Another excuse for not recognizing the fascist nature of Trumpism is to insist that Trump is too disorganized to be dangerous, and of too short an attention span to be a real tyrant. But we have learned that Trump’s nature is a feature, not a more benign bug, within the tradition. The January 6th committee has exposed that the insurrection was not a spontaneous riot of uncertain ends and unknown purpose; it was the climax of a set plan to try and reject a free election, and to overthrow a constitutional government. Furthermore, the peaceful transfer of power is not solely some part of American “exceptionalism.” All stable democracies have this practice, and most accomplish it more quickly than we do, so it can’t be said too often that Trump’s act is unprecedented in America, alone; not in Canada nor Australia nor France nor India nor any modern democracy has a leader refused to recognize defeat at the polls and then engaged in an attempted coup.

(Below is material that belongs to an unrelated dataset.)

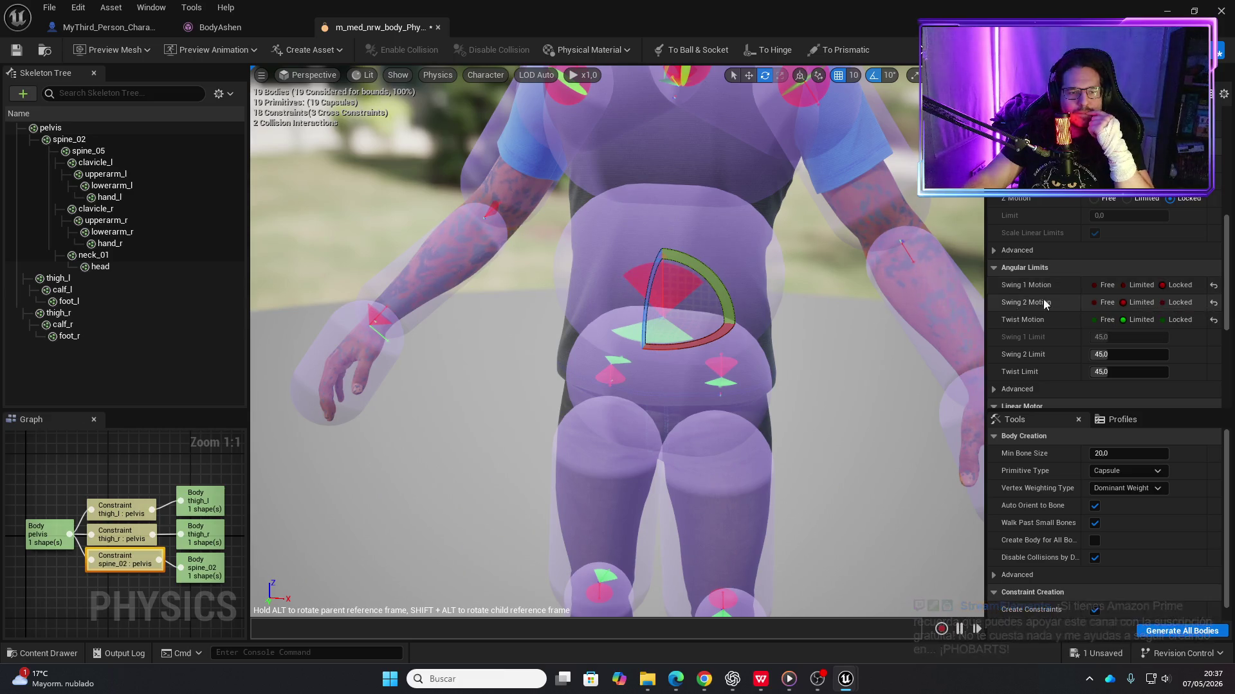
{"action": "mouse_move", "coordinate": [915, 285]}
{"action": "left_mouse_down"}
{"action": "mouse_move", "coordinate": [855, 292]}
{"action": "mouse_move", "coordinate": [906, 288]}
{"action": "left_mouse_up"}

And Trump is the problem—he’s not the last problem that we’ll ever face, but he is the one that must be faced now. The claim that he is merely a harbinger of an even worse and more genuinely fascist future, in the hands of a more efficient inheritor, is not endorsed by history. It is the clownishness, the gift for charismatic chaos, and the hypnotic trance cast by shameless improbability that are essential to the fascist leader. Mussolini and the rest never actually had any staggering gift for efficient organization and bureaucratic initiative. Their being what is now called a hot mess is what heated up their following; there is something in watching someone obviously ill-suited for a part constantly triumph over the norm and against the more obviously efficient and educated that is essential to their popular appeal. It’s what Shakespeare understood about Richard III. How could someone as blatantly wrong for the part of a populist leader as Trump—a privileged New York real-estate tycoon who has failed in so many enterprises—ever become one? Because his unfit nature enlists the favor of those who feel themselves unfairly judged unfit. That is the fascist theme.

Conciliation and compromise are always democratic virtues. But they are meaningful only within a firmly defined boundary of democratic behavior. Lincoln is praised these days for his “conciliation,” but the point of his behavior was to articulate his desire to avoid a civil war at almost any cost, while also making it plain that sedition was unacceptable in any form. The continual delicacy with which Trump has been treated—Hillary Clinton, let us recall, was the subject of regular F.B.I. intervention in the midst of a Presidential campaign—remains alarming. Making threats is an empty and undignified activity for a President. Biden was right to avoid them. But failing to outline outcomes simply empties words such as “unacceptable” of all meaning. The President told the plain truth. Now it is up to his Administration, and to all decent democrats, to do the same. Fascism thrives on institutional timidity. That time has passed.